Ascii Boyz's Verdict: Hellya! It's about time we got some rad ascii pictures into text games. You losers are SO far behind the times.
The Zork Zero Jester's Verdict: I don't want any competition when it comes to superbly-crafted annoying NPCs. Here, do this peg puzzle. Forget the sprite.
My Verdict: If Ms. Knauth has never actually experienced a white Christmas then she is one of the greatest writers around. I'm stunned.
When I got to Winter Wonderland in the 1999 Interactive Fiction Competition, I had played a lot of short games. Games that were just the germ of an idea. Games that, if expounded upon, has the potential to be pretty good. Winter Wonderland has no such potential. Mostly because, it's totally explored, implemented and delivered.
I write this in October, in Colorado. I haven't been back home (Rochester, NY) in almost a year. It's like 80 degrees this time of year out here. What the hell is up with that? I'm homesick. I miss the unbearable cold. I miss the ten inches of snow my hometown gets dumped upon daily. I miss the whacked out driving, the way the streetlights give everything covered by snow an eerie glow, the sort of good cheer that only comes around Christmastime in New York. Winter Wonderland captures all of that. It's a long, involving, honest-to-goodness game. Thank God.
Winter Wonderland is, you see, a game about a little girl named Gretchen Bales who has a sick brother named Sandel. While attempting to bring him a new pair of shoes, she finds herself transported to a dimension straight out of a Dungeons and Dragons campaign. However, the sentients she meets are not slavering arctic overlords, prepared to grind little girls into a thick, yummy paste. Well, not all, natch.
The writing is absolutely superb. You can usually tell, by playing a game for all of five minutes, whether or not the author has decided to incorporate all the things that are in scope. Many successful adventure games work because you can sit forever and just "look" at things. This game has that appeal. In that respect, the game comes off more as an interactive fairy tale... the puzzles are not random tests of mental agility, but rather logical solutions to believable problems. Through it all, Ms. Knauth creates a magical world, heavy with descriptive prose, that leads you to believe you are really in a world covered by fluffy, thick snow. It's so incredibly engrossing.

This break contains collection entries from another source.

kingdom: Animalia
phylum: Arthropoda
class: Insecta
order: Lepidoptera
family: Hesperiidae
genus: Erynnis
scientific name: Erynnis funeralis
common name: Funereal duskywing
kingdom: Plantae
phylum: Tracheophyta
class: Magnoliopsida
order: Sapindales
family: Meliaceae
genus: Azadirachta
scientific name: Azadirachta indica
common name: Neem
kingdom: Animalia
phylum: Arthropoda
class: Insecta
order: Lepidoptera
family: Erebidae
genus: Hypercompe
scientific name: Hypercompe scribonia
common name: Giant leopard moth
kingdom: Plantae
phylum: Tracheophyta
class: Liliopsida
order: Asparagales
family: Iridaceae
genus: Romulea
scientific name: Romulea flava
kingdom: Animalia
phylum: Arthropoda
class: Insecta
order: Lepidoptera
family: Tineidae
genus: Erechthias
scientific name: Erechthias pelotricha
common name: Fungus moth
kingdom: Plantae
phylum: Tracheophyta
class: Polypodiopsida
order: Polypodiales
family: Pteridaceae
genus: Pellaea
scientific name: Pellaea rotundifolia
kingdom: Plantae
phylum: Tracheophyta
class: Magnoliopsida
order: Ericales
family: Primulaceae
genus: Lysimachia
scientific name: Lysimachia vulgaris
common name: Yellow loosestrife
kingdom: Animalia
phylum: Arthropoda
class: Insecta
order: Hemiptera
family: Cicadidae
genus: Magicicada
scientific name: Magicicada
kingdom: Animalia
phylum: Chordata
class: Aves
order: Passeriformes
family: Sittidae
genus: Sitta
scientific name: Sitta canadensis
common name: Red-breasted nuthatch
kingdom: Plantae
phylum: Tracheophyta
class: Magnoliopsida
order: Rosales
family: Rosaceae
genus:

If I have any fault with the game it is that sometimes a given room's description is dominated by the exits away from it.
Winter Wonderland was one of the best games I played in the '99 Competition. It could have been released fifteen years ago by Infocom and sold fifty thousand copies. Kudos to Ms. Knauth and congratulations on a job well done!
Simple Rating: 9.4 / 10
Story: 9.0 / 10
Writing: 9.7 / 10
Playability: 9.2 / 10
Puzzle Quality: 9.0 / 10
Parser Responsiveness: 9.1 / 10
Robb sprach the following on November 10th, 1999:
I should note that the terseness (is that a word?) of this review is only because I don't want to rob a player of it from any of the mystery or excitement it contains. That is all. Thank you.